Task to complete → Your task is to transcribe the entries below exactly, beginning with the line containing "Sosyal İş Ortağı Programı Kayıt" and ending with the final line, and to add nothing else.

Provided data →
========
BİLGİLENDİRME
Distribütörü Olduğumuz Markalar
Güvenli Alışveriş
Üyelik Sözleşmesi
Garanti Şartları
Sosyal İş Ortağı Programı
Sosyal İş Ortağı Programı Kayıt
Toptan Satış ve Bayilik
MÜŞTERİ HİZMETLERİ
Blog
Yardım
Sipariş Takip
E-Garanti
========
Written reply →
Sosyal İş Ortağı Programı Kayıt
Toptan Satış ve Bayilik
MÜŞTERİ HİZMETLERİ
Blog
Yardım
Sipariş Takip
E-Garanti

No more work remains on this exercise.